The first space race led to the United Nations 1966 Treaty which stated that nations cannot claim ownership rights in the space. In the new space age, officials warn, China could ignore those laws and norms to advance its goals.
“No country should plant this flag”, said John Huth of the DIA, who is chief of its office for space and counterspace. We’ve seen China build islands in the South China Sea and claim an exclusion zone. So, those are the things that we certainly want to keep an eye on.”
Lawmakers are also watching China and warn a new set of rules could be necessary to make sure everyone plays fair.
“We need some updated space law for sure. Kevin Cramer (R-ND) said that space is not just a mining domain, but also a place to fight wars.
With the rapid advancement of space programs there is now more question over who has access to explore and mine moon resources .
“It’s kind of opaque as far as what and when it comes to mineral extraction, whether or not there are any prohibitions against actually taking minerals away from the moon or another celestial body and then bringing them back to the earth,” Usowski said.
The U.S., and many other countries are passing laws that allow further exploration.
“We set our own rules,” Huth explained. “There’s nothing that really precludes any one country from extracting minerals from the moon or other planets. It’s a matter of developing those best practices.”
A 2015 U.S. law asks private companies to explore outer space resources. President Donald Trump’s 2020 executive order encourages advancements in space mining.
“An interesting piece on the treaty is it only looks at nation states. Usowski stated that the treaty doesn’t pay enough attention to commercial issues. “So, that’s an area that I think greater specificity would help as we see the greater commercialization of space.”

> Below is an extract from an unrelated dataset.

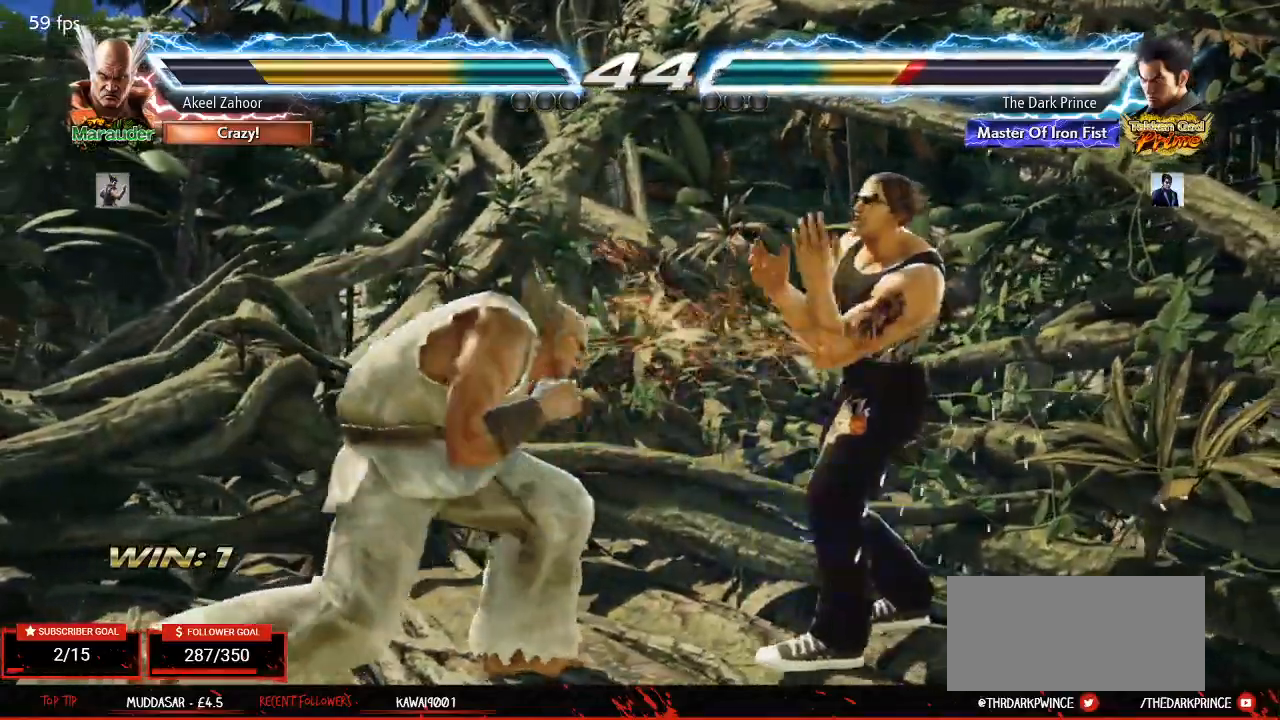
{"dt_ms": 500, "buttons": [], "left_stick": "right", "events": [[117, "left_stick", "down"], [167, "left_stick", "center"], [250, "left_stick", "right"], [417, "left_stick", "center"], [483, "left_stick", "right"]]}
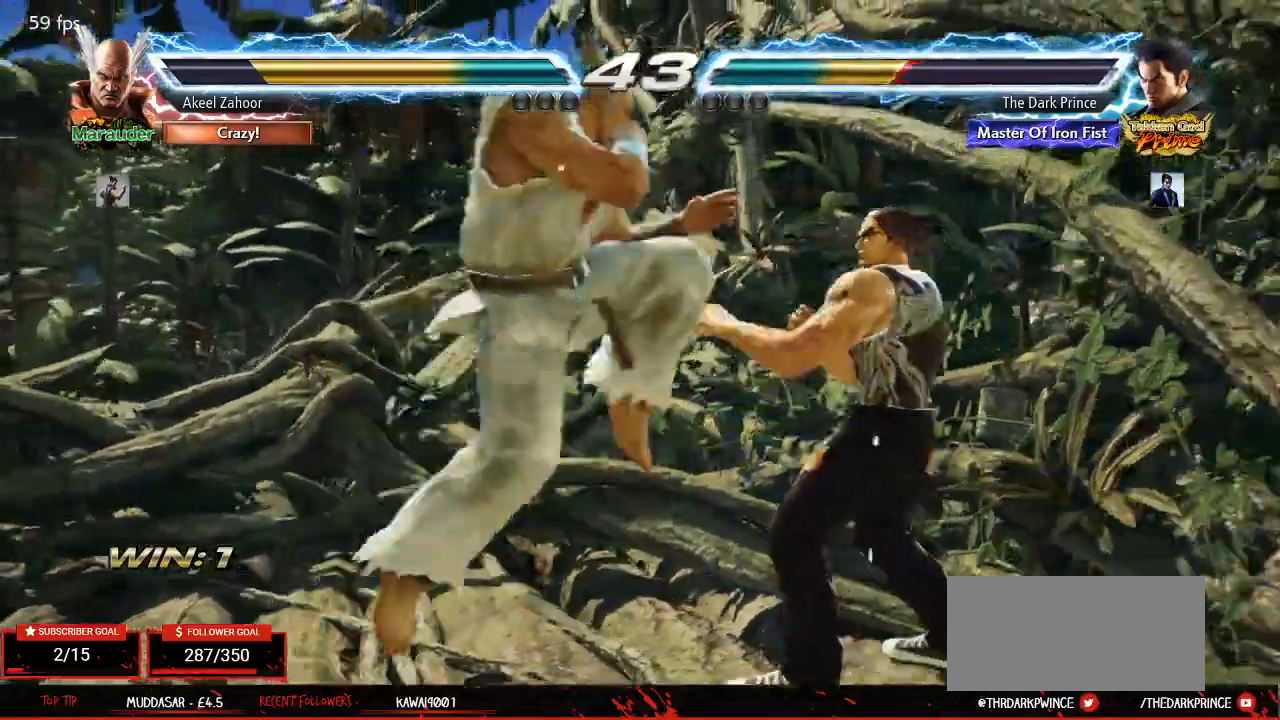
{"dt_ms": 500, "buttons": [], "left_stick": "right", "events": []}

The U.S. plans to return to the lunar surface by the end of the year by utilizing commercial partnerships. Astrobotic, a private company, will supply the launch vehicle and the lander to the Peregrine Mission.
” The commercial space industry in the United States is thriving, and working with national organizations like NASA will enable us to lead this positive change,” Huth stated.
NASA plans to contract commercial partners for up to five planned rover missions next year. It’s all part of the Commercial Lunar Payload Services Initiative. China’s space programme is aligned more closely with the government.
“China is interesting in that there is a large amount of fusion between the civil and the government sector. It’s difficult to distinguish between the concerns of the private sector and the public, Usowski explained. They’re closely intertwined. So, one could reasonably assume that if a commercial entity is working on it that it’s funded and supported greatly by the nation state.”
Satellites and other objects in orbit are compiled in national registers by country and reported to the United Nations. The U.S. has more objects in orbit than any other country. Landing, building and digging on solid ground in outer space is forcing the international community to rethink that shared space.
“There’s certainly an understanding on Capitol Hill of the necessity to maintain that strong presence both from a government perspective, but also from that commercial perspective,” Huth said.
Lawmakers and scientists agree while staying ahead of China is important, more needs to be studied about outer space resources before we consider it a reliable source to mine.
“We need a dramatic increase in our ability to mine and process minerals both here in the United States and around the world,” Sen. Chris Coons, D-Del., said.